The husband does not dispute that he accrued an arrearage of child support prior to the 1985 remarriage and that he has not paid the arrearage. He contends that his remarriage to the wife served to "forgive" any arrearage because, he claims, the support order dissolved or terminated upon the subsequent remarriage of the parties. Certainly, one may defend a collection action by pleading that payment or discharge was by some means other than that expressly directed in the divorce decree. Binns v. Maddox, 57 Ala. App. 230, 327 So.2d 726 (Ala.Civ.App.1976). Here, the husband argues that under Alabama law, the subsequent remarriage of the parties to each other terminates the divorce court's jurisdiction and nullifies the provisions regarding child support. He cites Ray v. Ohio National Life Insurance Co., 537 So.2d 915 (Ala.1989), and Ex parte Phillips, 266 Ala. 198, 95 So.2d 77 (1957), to support this position. Neither Ray nor Phillips concerned vested interests and those cases are, therefore, distinguishable from the case here. In the instant case, we are not concerned with future support provisions, but with past-due support. The law is clear that past-due child support cannot be changed at this late date. Frasemer v. Frasemer, 578 So.2d 1346 (Ala. Civ.App.1991).
The husband next argues that the trial court erred in considering the wife's action for the child support arrearage because, he claims, the action was barred by the doctrine *1016 of res judicata. He contends that the child support arrearage was an issue in the second divorce action. Interestingly, he does not provide a copy of the second divorce decree or any of the record in that second divorce case to support, or prove, his res judicata argument.

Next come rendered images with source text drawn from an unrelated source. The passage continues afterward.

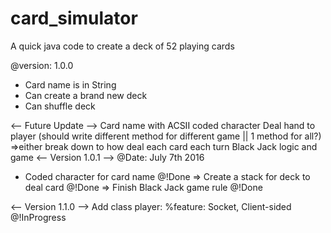 # card_simulator
A quick java code to create a deck of 52 playing cards

@version: 1.0.0

* Card name is in String
* Can create a brand new deck
* Can shuffle deck

<-- Future Update -->
Card name with ACSII coded character 
Deal hand to player (should write different method for different game || 1 method for all?)
 =>either break down to how deal each card each turn
Black Jack logic and game
 <-- Version 1.0.1 -->
 @Date: July 7th 2016
 * Coded character for card name                @!Done
 => Create a stack for deck to deal card        @!Done
 => Finish Black Jack game rule                 @!Done

<-- Version 1.1.0 -->
 Add class player: %feature: Socket, Client-sided @!InProgress 
 
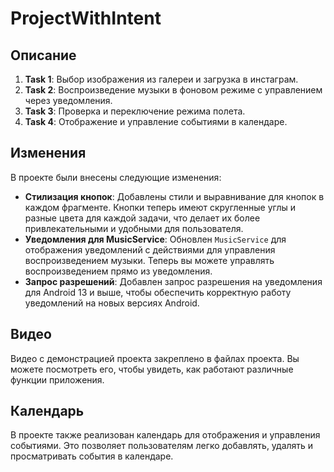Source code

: # ProjectWithIntent

## Описание

1. **Task 1**: Выбор изображения из галереи и загрузка в инстаграм.
2. **Task 2**: Воспроизведение музыки в фоновом режиме с управлением через уведомления.
3. **Task 3**: Проверка и переключение режима полета.
4. **Task 4**: Отображение и управление событиями в календаре.

## Изменения

В проекте были внесены следующие изменения:

- **Стилизация кнопок**: Добавлены стили и выравнивание для кнопок в каждом фрагменте. Кнопки теперь имеют скругленные углы и разные цвета для каждой задачи, что делает их более привлекательными и удобными для пользователя.
- **Уведомления для MusicService**: Обновлен `MusicService` для отображения уведомлений с действиями для управления воспроизведением музыки. Теперь вы можете управлять воспроизведением прямо из уведомления.
- **Запрос разрешений**: Добавлен запрос разрешения на уведомления для Android 13 и выше, чтобы обеспечить корректную работу уведомлений на новых версиях Android.

## Видео

Видео с демонстрацией проекта закреплено в файлах проекта. Вы можете посмотреть его, чтобы увидеть, как работают различные функции приложения.

## Календарь

В проекте также реализован календарь для отображения и управления событиями. Это позволяет пользователям легко добавлять, удалять и просматривать события в календаре.
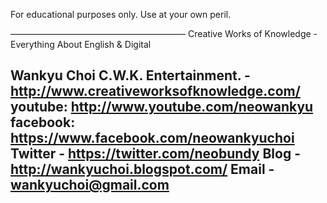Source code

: For educational purposes only. Use at your own peril.

————————————————————
Creative Works of Knowledge - Everything About English & Digital

Wankyu Choi
C.W.K. Entertainment. - http://www.creativeworksofknowledge.com/
youtube: http://www.youtube.com/neowankyu
facebook: https://www.facebook.com/neowankyuchoi
Twitter - https://twitter.com/neobundy
Blog - http://wankyuchoi.blogspot.com/ 
Email - wankyuchoi@gmail.com 
-----------------------------------------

For res judicata to bar this action, certain elements must be present. They are: (1) there must be substantial identity between the parties in the prior and subsequent suits, (2) there must be the same cause of action in both suits, (3) the previous case must have been decided by a court of competent jurisdiction, and (4) the previous adjudication must have reached the merits of the case. Ex parte McCracken, 576 So.2d 664 (Ala.1991). See also, LeBlanc v. LeBlanc, 587 So.2d 394 (Ala. Civ.App.1991). Doubtless, the parties were substantially the same in both actions; however, the cause of action differs in the two suits. It is undisputed that in the second divorce action, the children were no longer minors and child support was not an issue. There is testimony in the record supporting the trial court's finding that "In [the second divorce] action, this Court did not consider or enter any ruling concerning the effect, if any, the remarriage of the parties had on the accrued installments of child support." There is evidence in the record indicating that the child support arrearage, which may have been discussed during the second divorce proceeding, was not an issue and, therefore, that there was no adjudication concerning the arrearage.
On the record before us, which supports the trial court's findings, we cannot reverse the trial court's judgment. In light of the above principles of law regarding accrued child support obligations, the trial court correctly entered a judgment for the wife. As a result, the judgment is due to be affirmed.
AFFIRMED.
ROBERTSON, P.J., and RUSSELL, J., concur.